WHAT TO PRODUCE:
Copy every line of the records below word for word, but leave the pictures out.
╭──
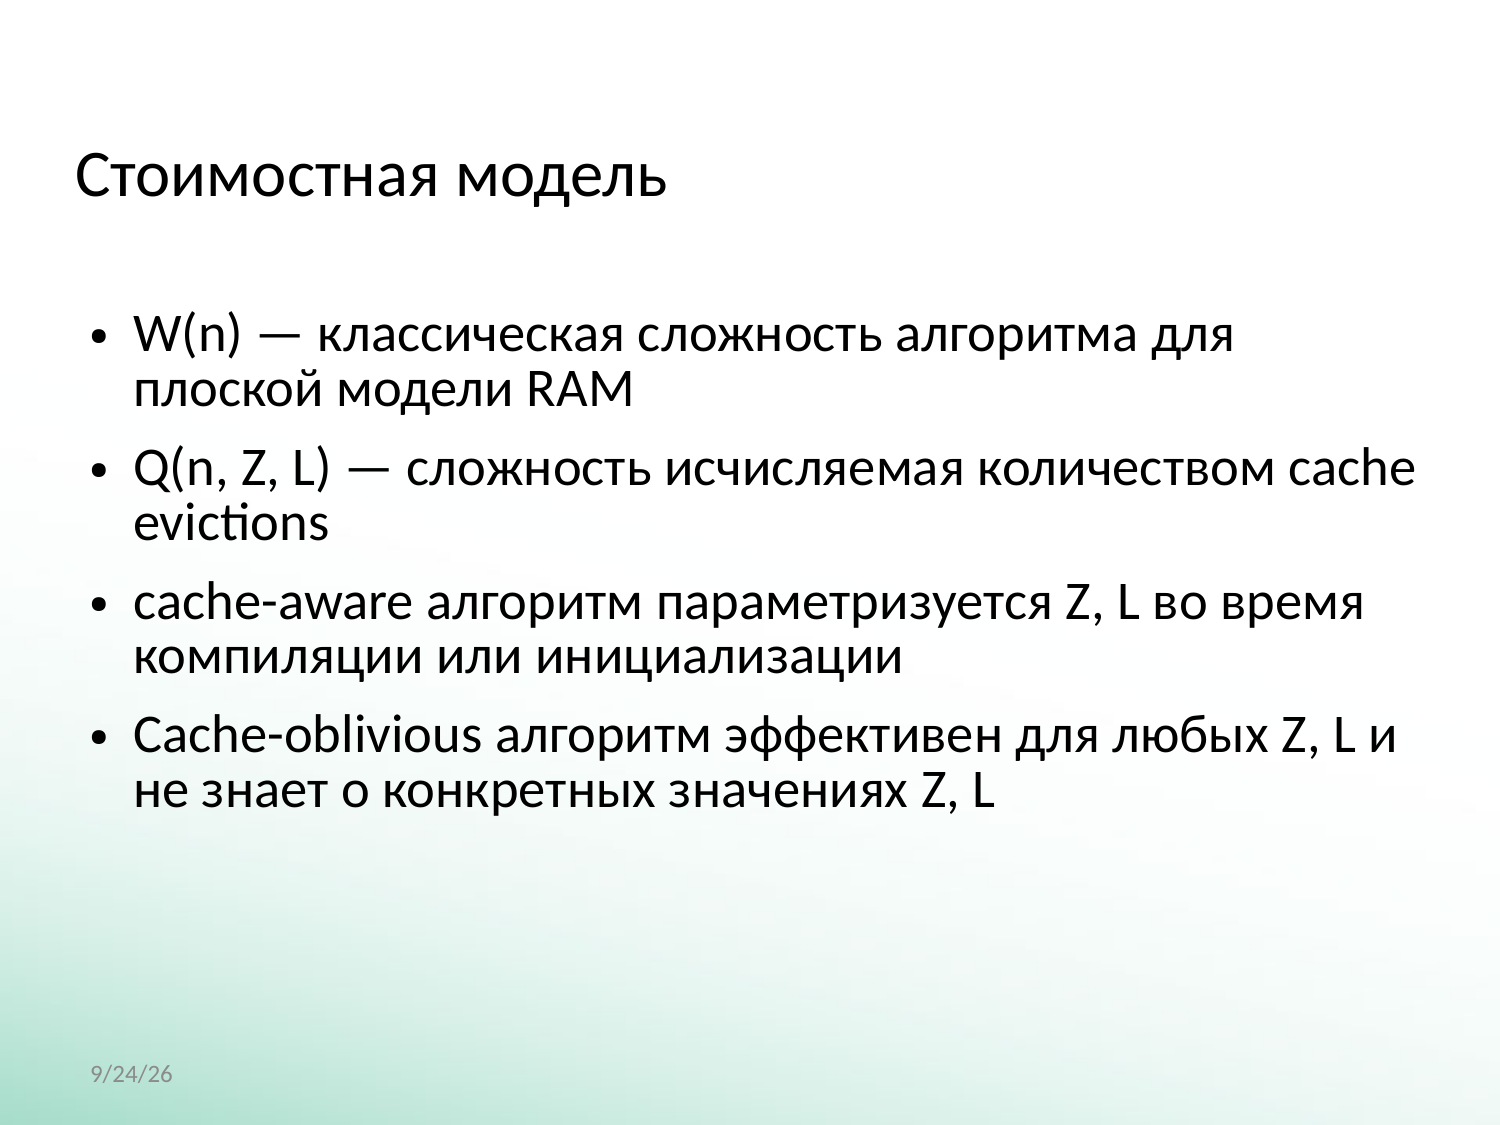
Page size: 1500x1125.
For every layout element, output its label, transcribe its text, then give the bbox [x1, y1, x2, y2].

picture [0, 0, 1500, 1125]
title Cтоимостная модель [75, 86, 1425, 274]
list W(n) — классическая сложность алгоритма для плоской модели RAM Q(n, Z, L) — сложность исчисляемая количеством cache evictions сache-aware алгоритм параметризуется Z, L во время компиляции или инициализации Cache-oblivious алгоритм эффективен для любых Z, L и не знает о конкретных значениях Z, L [74, 310, 1425, 826]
╰──
ANSWER TO THE TASK:
Page size: 1500x1125.
For every layout element, output its label, transcribe its text, then give the bbox [x1, y1, x2, y2].

picture [0, 0, 1500, 1125]
title Cтоимостная модель [75, 86, 1425, 274]
list W(n) — классическая сложность алгоритма для плоской модели RAM Q(n, Z, L) — сложность исчисляемая количеством cache evictions сache-aware алгоритм параметризуется Z, L во время компиляции или инициализации Cache-oblivious алгоритм эффективен для любых Z, L и не знает о конкретных значениях Z, L [74, 310, 1425, 826]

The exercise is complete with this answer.